Nine years later, in 2014, SpaceX sued the government again; this time challenging the US Air Force’s decision to award a multi-launch contract to United Launch Alliance (ULA), the Boeing and Lockheed Martin joint venture that held a monopoly on US government spaceflight. (SpaceX had also challenged the creation of that monopoly in 2006.)

Source: Quartz

Obviously, this is a well-worn tactic that seems to have been used very effectively especially in the opaque world of the Industrial complex. A person like Jeff Bezos is not used to hearing “No” and he is getting tired of hearing it over and over from NASA.

So which Billionaire is going to get to blow away public money in their pursuit of space?

This is playing out as we continue to take this planet – the only habitable one we know for our form of life – hurtling towards the point of no return in terms of climate.
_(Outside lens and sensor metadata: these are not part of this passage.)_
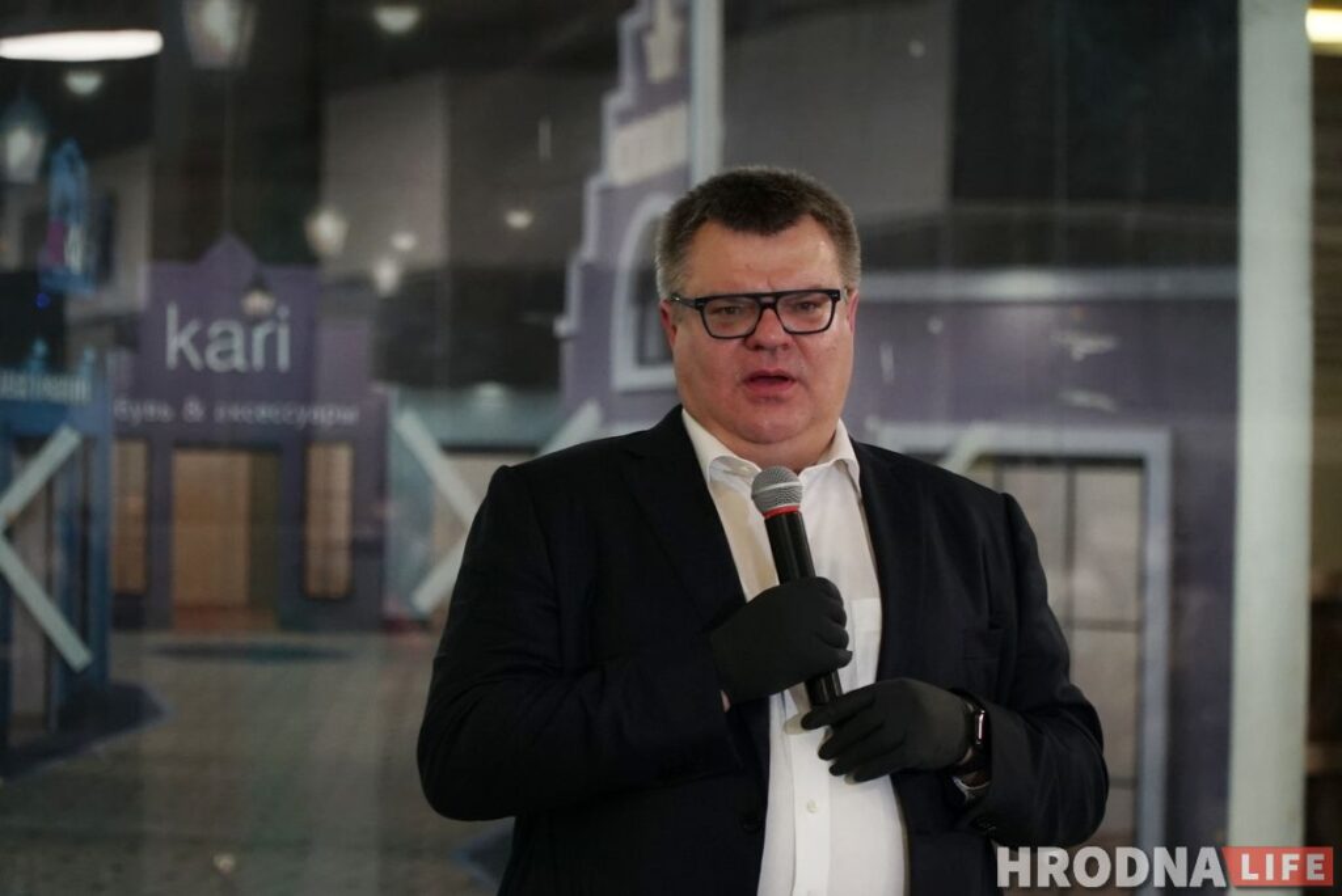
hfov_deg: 13.1
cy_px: 448
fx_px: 5856
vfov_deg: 8.8
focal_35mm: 157
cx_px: 671
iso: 2500
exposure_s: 1/125
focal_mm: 105
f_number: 4
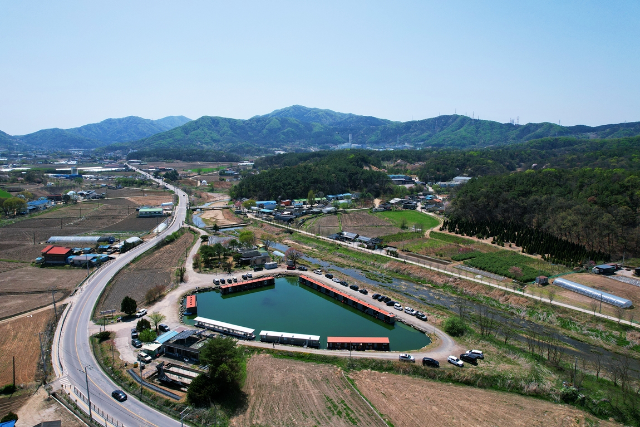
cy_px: 214
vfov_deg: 57.2
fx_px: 391
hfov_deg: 78.6
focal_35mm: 22
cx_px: 320
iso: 120
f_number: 2.8
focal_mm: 8.38
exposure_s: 1/3000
It is a shame that this is what the richest on the planet feel, is the appropriate utilisation of money.

Much like the theme of GDP that I had mentioned last time, the trouble is that these people are so rich because all they have ever learnt is the accumulation of wealth and believe that is the only purpose of life. They feel Space is the most virgin area to exploit to continue to accumulate wealth. Hence they are slugging it out for a piece of it.